_Work item_. Can you render every line of the material below as a JSON list of strings, one string per line, with blank lines left out?

_Extracted entries_.

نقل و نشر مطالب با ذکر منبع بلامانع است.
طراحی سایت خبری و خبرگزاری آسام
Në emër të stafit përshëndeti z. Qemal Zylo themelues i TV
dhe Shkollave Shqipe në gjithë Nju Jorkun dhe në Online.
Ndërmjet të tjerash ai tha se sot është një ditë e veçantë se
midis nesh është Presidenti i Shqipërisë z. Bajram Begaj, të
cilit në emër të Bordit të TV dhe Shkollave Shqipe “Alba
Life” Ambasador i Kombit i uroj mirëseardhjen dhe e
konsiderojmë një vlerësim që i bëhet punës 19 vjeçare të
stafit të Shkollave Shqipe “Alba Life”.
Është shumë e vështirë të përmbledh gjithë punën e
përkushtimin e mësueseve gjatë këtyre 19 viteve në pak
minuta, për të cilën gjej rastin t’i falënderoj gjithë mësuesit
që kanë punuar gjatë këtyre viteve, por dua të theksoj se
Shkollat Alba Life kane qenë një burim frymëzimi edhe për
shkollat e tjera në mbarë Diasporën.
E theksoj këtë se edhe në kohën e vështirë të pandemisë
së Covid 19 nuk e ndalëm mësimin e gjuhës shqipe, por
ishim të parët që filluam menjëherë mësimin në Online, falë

_Response_.
[
  "نقل و نشر مطالب با ذکر منبع بلامانع است.",
  "طراحی سایت خبری و خبرگزاری آسام",
  "Në emër të stafit përshëndeti z. Qemal Zylo themelues i TV",
  "dhe Shkollave Shqipe në gjithë Nju Jorkun dhe në Online.",
  "Ndërmjet të tjerash ai tha se sot është një ditë e veçantë se",
  "midis nesh është Presidenti i Shqipërisë z. Bajram Begaj, të",
  "cilit në emër të Bordit të TV dhe Shkollave Shqipe “Alba",
  "Life” Ambasador i Kombit i uroj mirëseardhjen dhe e",
  "konsiderojmë një vlerësim që i bëhet punës 19 vjeçare të",
  "stafit të Shkollave Shqipe “Alba Life”.",
  "Është shumë e vështirë të përmbledh gjithë punën e",
  "përkushtimin e mësueseve gjatë këtyre 19 viteve në pak",
  "minuta, për të cilën gjej rastin t’i falënderoj gjithë mësuesit",
  "që kanë punuar gjatë këtyre viteve, por dua të theksoj se",
  "Shkollat Alba Life kane qenë një burim frymëzimi edhe për",
  "shkollat e tjera në mbarë Diasporën.",
  "E theksoj këtë se edhe në kohën e vështirë të pandemisë",
  "së Covid 19 nuk e ndalëm mësimin e gjuhës shqipe, por",
  "ishim të parët që filluam menjëherë mësimin në Online, falë"
]